I think people who haven’t been used to working from home will learn some important things about themselves during this period. As a leader, I do a lot of what’s called MBWA, or management by walking around. Of course, now I don’t have a physical site that I can walk around in, so I jump on Skype and spend an hour a day going out and just pinging various people in my organization, and saying how are you holding up. I mean it’s tough to work from home. Are you going insane? Are you scheduling a couple of 30-minute blocks a day to go and walk around your neighborhood, or, if you have a treadmill, to go get some exercise, or to go sit outside on the back porch and get some fresh air? And in those dialogues, about 40 percent of the people I’ve visited with this week are finding that they’re more efficient than they thought they’d be. In fact, what most of them are saying is I’m working harder now than I did when I was in the office.

There’s a lot of wasted time in offices, a lot of water cooler stuff. There’s a lot of flip-your-chair-around-and-talk-to-the-guy-in-the-cube-behind-or-next-to-you. And they’re called cubes because there are four of them that share a common intersection point. Before you know it, if four people spend 10 minutes talking, that’s almost an hour of labor costs. Now you don’t have that. It’s fascinating.

But you don’t want people to feel cut off from the world. As one of my best practices around working from home, I set up a meeting where we can chat about information… a standup meeting. Sometimes we have critical information to share that doesn’t take as long (because we do it almost every day) and use the remaining time to socialize. It’s a meeting that is planned for 30 minutes, so we have about 15 minutes of real content, then 15 minutes to socially unwind. Another thing we’re trying is a “social hour,” which is an optional meeting that’s not about work. I invite everybody to come together via Zoom, and it’s totally optional. And then some people get to talking and set their own conversations off to the side, and Zoom gives you those capabilities. You’ve got to give people the ability to socialize, otherwise they’re in solitary confinement. That’s not going to be productive if you’re trying to operate an innovative mindset.

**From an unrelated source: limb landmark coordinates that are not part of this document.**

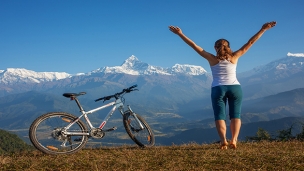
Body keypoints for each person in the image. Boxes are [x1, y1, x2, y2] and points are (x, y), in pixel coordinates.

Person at [169, 21, 276, 149]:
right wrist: (263, 29)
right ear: (229, 46)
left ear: (215, 48)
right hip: (235, 88)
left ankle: (223, 140)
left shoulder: (211, 58)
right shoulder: (235, 56)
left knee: (219, 116)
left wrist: (180, 34)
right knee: (235, 115)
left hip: (218, 88)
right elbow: (250, 43)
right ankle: (234, 140)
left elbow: (194, 45)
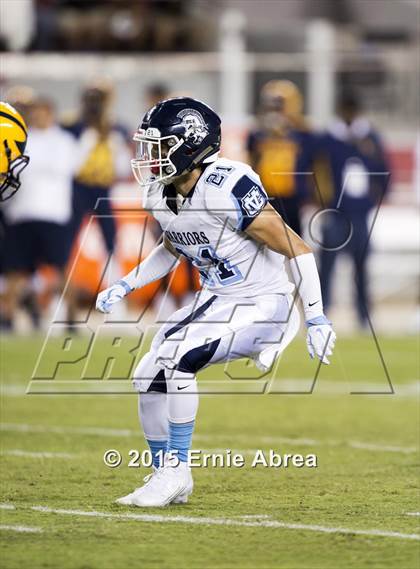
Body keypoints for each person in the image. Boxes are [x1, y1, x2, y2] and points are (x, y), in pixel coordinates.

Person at [96, 97, 336, 507]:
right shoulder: (162, 193)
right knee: (147, 374)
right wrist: (127, 283)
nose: (149, 157)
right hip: (219, 300)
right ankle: (166, 473)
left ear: (190, 146)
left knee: (179, 358)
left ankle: (176, 470)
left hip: (264, 303)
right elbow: (174, 244)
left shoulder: (226, 186)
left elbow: (296, 247)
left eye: (160, 147)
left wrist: (315, 316)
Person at [1, 97, 76, 330]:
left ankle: (72, 319)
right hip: (22, 213)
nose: (37, 117)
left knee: (62, 268)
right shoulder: (23, 137)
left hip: (53, 213)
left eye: (41, 112)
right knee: (15, 269)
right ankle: (7, 318)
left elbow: (58, 168)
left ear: (51, 113)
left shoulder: (64, 141)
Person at [317, 90, 390, 328]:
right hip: (335, 212)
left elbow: (384, 170)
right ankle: (321, 312)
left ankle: (363, 315)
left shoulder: (370, 137)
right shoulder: (328, 138)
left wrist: (375, 199)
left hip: (359, 213)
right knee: (327, 265)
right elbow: (315, 168)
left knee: (361, 265)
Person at [247, 80, 316, 235]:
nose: (275, 110)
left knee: (293, 235)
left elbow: (312, 162)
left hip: (291, 194)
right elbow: (252, 159)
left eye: (278, 105)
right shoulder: (258, 132)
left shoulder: (302, 133)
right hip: (266, 194)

Speaking of Zoom, now that your whole business is conducted on it, do you have any concerns about security?

One of our employees recently sent me an email asking that very question. “I’m always concerned about security,” I said, “but I’m not really concerned about Zoom right now.” Then I started thinking about it and did some research. I actually pulled up the dark web on my personal machine here at home, opened up an onion browser, and started trying to find out about it. Sure enough, there were people in there that were posting Zoom sessions. So I called our head of IT security and said, Let’s do some analysis and try to understand this. Ultimately, we bundled up a bunch of patches and started patching every Zoom client to make sure they’re all locked down and closed off.

Our head of infrastructure was on the phone with Zoom recently and he said that they’ve now suspended any discussions on feature improvement for 90 days. Zoom, as a company, has been focused on ensuring security, and they have a leadership position today. I know that Zoom and Google Meets/Hangouts are seeing like 10X the volume of meetings, so they have their priorities right on managing security as a priority; there is too much opportunity out there right now, and a major security excursion could ruin their momentum.

Just another aspect of this brave new world we’re living in. One more reason only the paranoid will survive.